Thanks John. Let me bring this back to the customer and see if this fulfils their request
Customer responded and looks like this suggestion (pc stop/start) and the group definition will meet their needs. Their only request now is that if it's possible for us to make "pc stop/start" spelled out as command to choose from when doing an operation for the agent?

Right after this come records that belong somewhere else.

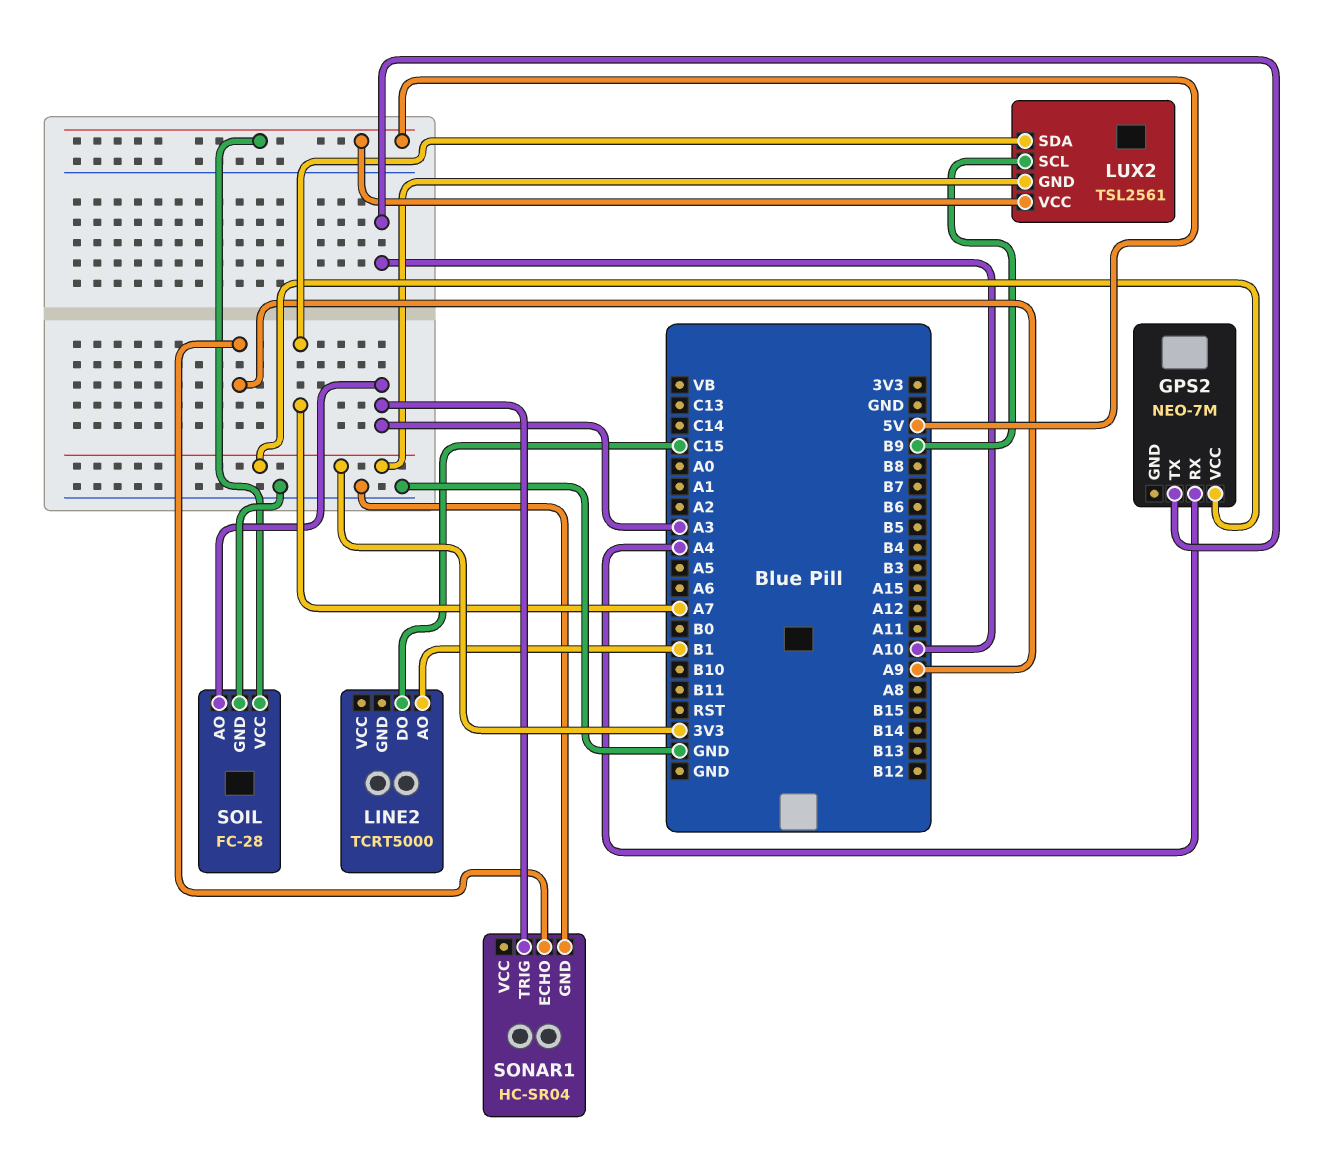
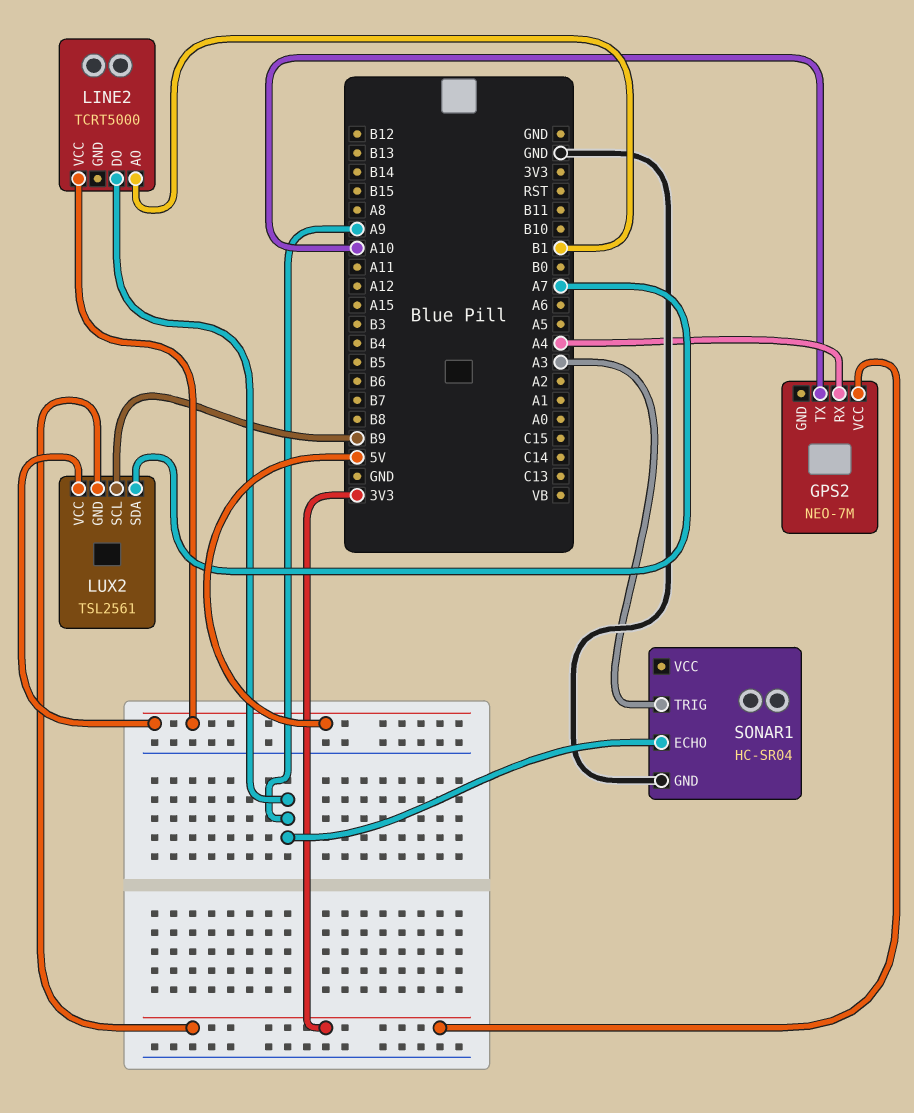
LINE2 pin DO: C15 -> A9
LINE2 pin VCC: none -> 5V
SOIL: FC-28 -> none
SOIL pin AO: A3 -> none
SOIL pin GND: GND -> none
SOIL pin VCC: 5V -> none

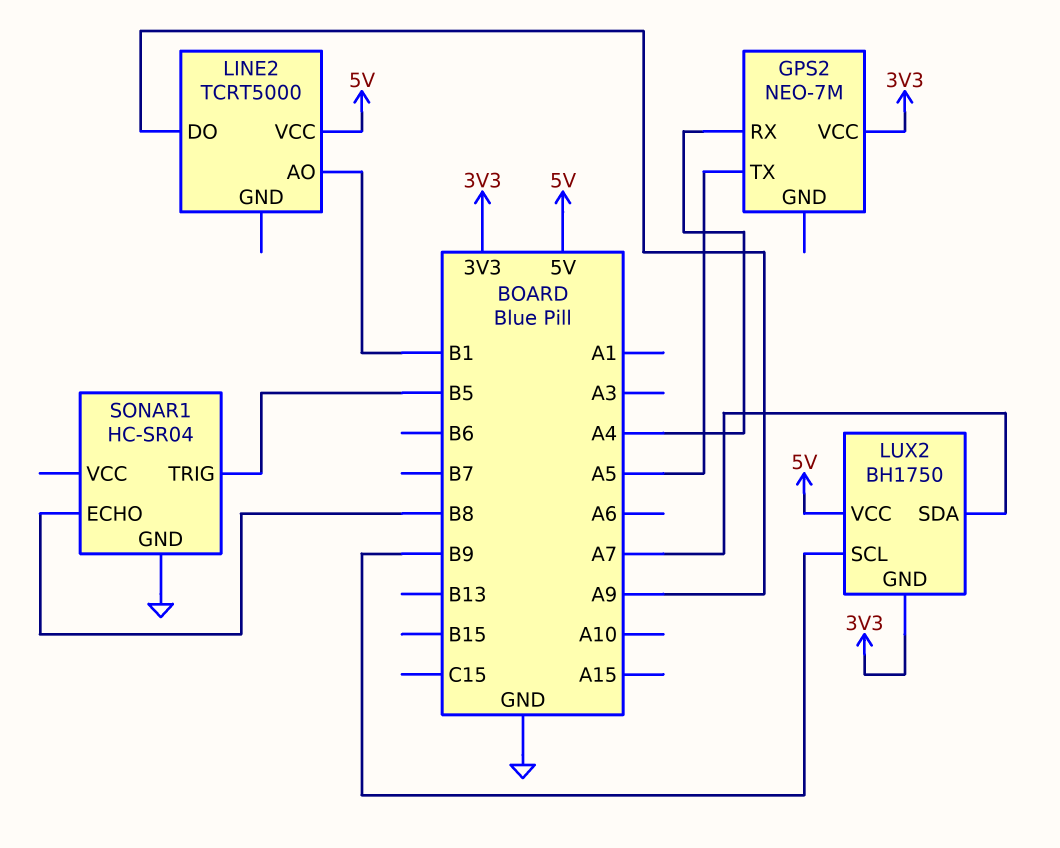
GPS2 pin TX: A10 -> A5
LUX2: TSL2561 -> BH1750
SONAR1 pin ECHO: A9 -> B8
SONAR1 pin TRIG: A3 -> B5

Circling back on this topic, customer reported that they were unable to run the "pc" command (start or stop) on the agent in the compatible group. I confirmed it as well with a test on my local machine with 1 RHQ agent. I can do a "pc status" but when doing a "pc stop", I get a "failure" with the following error:
java.lang.RuntimeException: Call to [org.rhq.plugins.agent.AgentServerComponent.invokeOperation()] with args [[executePromptCommand, Configuration[id=12094]]] was rudely interrupted. at org.rhq.core.pc.inventory.ResourceContainer$ResourceComponentInvocationHandler.invokeInNewThreadWithLock(ResourceContainer.java:452) at org.rhq.core.pc.inventory.ResourceContainer$ResourceComponentInvocationHandler.invoke(ResourceContainer.java:434) at $Proxy64.invokeOperation(Unknown Source) at org.rhq.core.pc.operation.OperationInvocation.run(OperationInvocation.java:217) at java.util.concurrent.ThreadPoolExecutor.runWorker(ThreadPoolExecutor.java:1110) at java.util.concurrent.ThreadPoolExecutor$Worker.run(ThreadPoolExecutor.java:603) at java.lang.Thread.run(Thread.java:636) Caused by: java.lang.InterruptedException at java.util.concurrent.locks.AbstractQueuedSynchronizer.doAcquireSharedNanos(AbstractQueuedSynchronizer.java:1042) at java.util.concurrent.locks.AbstractQueuedSynchronizer.tryAcquireSharedNanos(AbstractQueuedSynchronizer.java:1326) at java.util.concurrent.FutureTask$Sync.innerGet(FutureTask.java:257) at java.util.concurrent.FutureTask.get(FutureTask.java:119) at org.rhq.core.pc.inventory.ResourceContainer$ResourceComponentInvocationHandler.invokeInNewThreadWithLock(ResourceContainer.java:446) ... 6 more
but, it does show on the agent command line that "The plugin container has been stopped".
However, running a "pc start" command result in the following error:
org.rhq.core.clientapi.agent.PluginContainerException: Failed to submit invocation request. resource=, operation=[executePromptCommand], jobId=[rhq-resource-10002--1981725742-1309981009433_=_rhq-resource-10002_=_1309981009491]
at sun.reflect.NativeMethodAccessorImpl.invoke0(Native Method)
at sun.reflect.NativeMethodAccessorImpl.invoke0(Native Method)
at $Proxy0.execute(Unknown Source)
Caused by: java.lang.NullPointerException: [Warning] null
... 26 more
Side note, the agent and server is registered under a loopback address, not sure if that made any difference.
try using the agent operation "restartPluginContainer".
there is also a "restart" operation on the agent - this restarts not only the PC but the agent core internals as well (such as the comm layer)
to support this feature would require some code enhancement to the agent-side code.